#### Task inputs ####

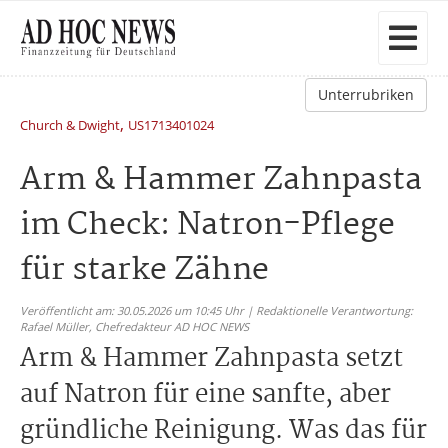
Unterrubriken
,
Church & Dwight
US1713401024
Arm & Hammer Zahnpasta
im Check: Natron-Pflege
für starke Zähne
Veröffentlicht am: 30.05.2026 um 10:45 Uhr | Redaktionelle Verantwortung:
Rafael Müller,
Chefredakteur AD HOC NEWS
Arm & Hammer Zahnpasta setzt
auf Natron für eine sanfte, aber
gründliche Reinigung. Was das für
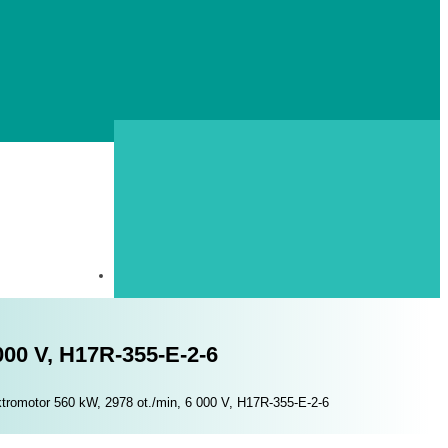
000 V, H17R-355-E-2-6
tromotor 560 kW, 2978 ot./min, 6 000 V, H17R-355-E-2-6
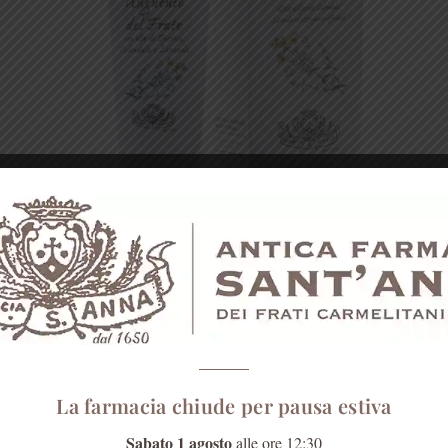
RIMEDI NATURALI
Unguento del frate 100 ml
€
18,00
AGGIUNGI
La farmacia chiude per pausa estiva
Sabato 1 agosto
alle ore 12:30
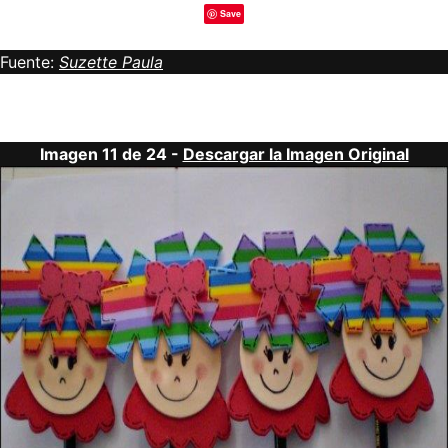
Save
Fuente:
Suzette Paula
Imagen 11 de 24 -
Descargar la Imagen Original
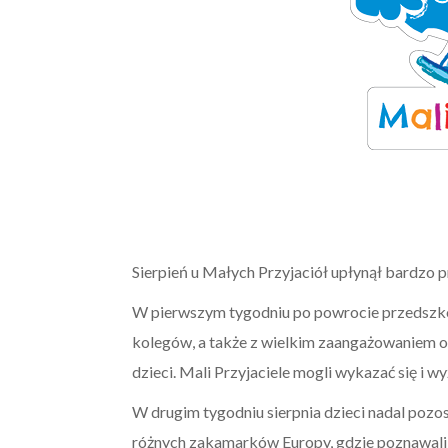
Sierpień u Małych Przyjaciół upłynął bardzo 
W pierwszym tygodniu po powrocie przedszkol
kolegów, a także z wielkim zaangażowaniem o
dzieci. Mali Przyjaciele mogli wykazać się i w
W drugim tygodniu sierpnia dzieci nadal pozos
różnych zakamarków Europy, gdzie poznawali 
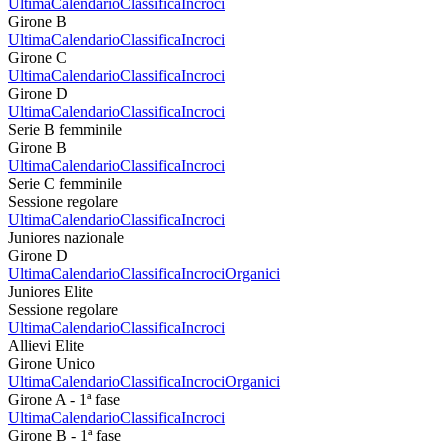
Ultima
Calendario
Classifica
Incroci
Girone B
Ultima
Calendario
Classifica
Incroci
Girone C
Ultima
Calendario
Classifica
Incroci
Girone D
Ultima
Calendario
Classifica
Incroci
Serie B femminile
Girone B
Ultima
Calendario
Classifica
Incroci
Serie C femminile
Sessione regolare
Ultima
Calendario
Classifica
Incroci
Juniores nazionale
Girone D
Ultima
Calendario
Classifica
Incroci
Organici
Juniores Elite
Sessione regolare
Ultima
Calendario
Classifica
Incroci
Allievi Elite
Girone Unico
Ultima
Calendario
Classifica
Incroci
Organici
Girone A - 1ª fase
Ultima
Calendario
Classifica
Incroci
Girone B - 1ª fase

####

» Task objective: The answer should consist of every line above, exact and free of images.

» Exercise answer:
Unterrubriken
,
Church & Dwight
US1713401024
Arm & Hammer Zahnpasta
im Check: Natron-Pflege
für starke Zähne
Veröffentlicht am: 30.05.2026 um 10:45 Uhr | Redaktionelle Verantwortung:
Rafael Müller,
Chefredakteur AD HOC NEWS
Arm & Hammer Zahnpasta setzt
auf Natron für eine sanfte, aber
gründliche Reinigung. Was das für
000 V, H17R-355-E-2-6
tromotor 560 kW, 2978 ot./min, 6 000 V, H17R-355-E-2-6
RIMEDI NATURALI
Unguento del frate 100 ml
€
18,00
AGGIUNGI
La farmacia chiude per pausa estiva
Sabato 1 agosto
alle ore 12:30
Save
Fuente:
Suzette Paula
Imagen 11 de 24 -
Descargar la Imagen Original
Sierpień u Małych Przyjaciół upłynął bardzo 
W pierwszym tygodniu po powrocie przedszkol
kolegów, a także z wielkim zaangażowaniem o
dzieci. Mali Przyjaciele mogli wykazać się i w
W drugim tygodniu sierpnia dzieci nadal pozos
różnych zakamarków Europy, gdzie poznawali 
Ultima
Calendario
Classifica
Incroci
Girone B
Ultima
Calendario
Classifica
Incroci
Girone C
Ultima
Calendario
Classifica
Incroci
Girone D
Ultima
Calendario
Classifica
Incroci
Serie B femminile
Girone B
Ultima
Calendario
Classifica
Incroci
Serie C femminile
Sessione regolare
Ultima
Calendario
Classifica
Incroci
Juniores nazionale
Girone D
Ultima
Calendario
Classifica
Incroci
Organici
Juniores Elite
Sessione regolare
Ultima
Calendario
Classifica
Incroci
Allievi Elite
Girone Unico
Ultima
Calendario
Classifica
Incroci
Organici
Girone A - 1ª fase
Ultima
Calendario
Classifica
Incroci
Girone B - 1ª fase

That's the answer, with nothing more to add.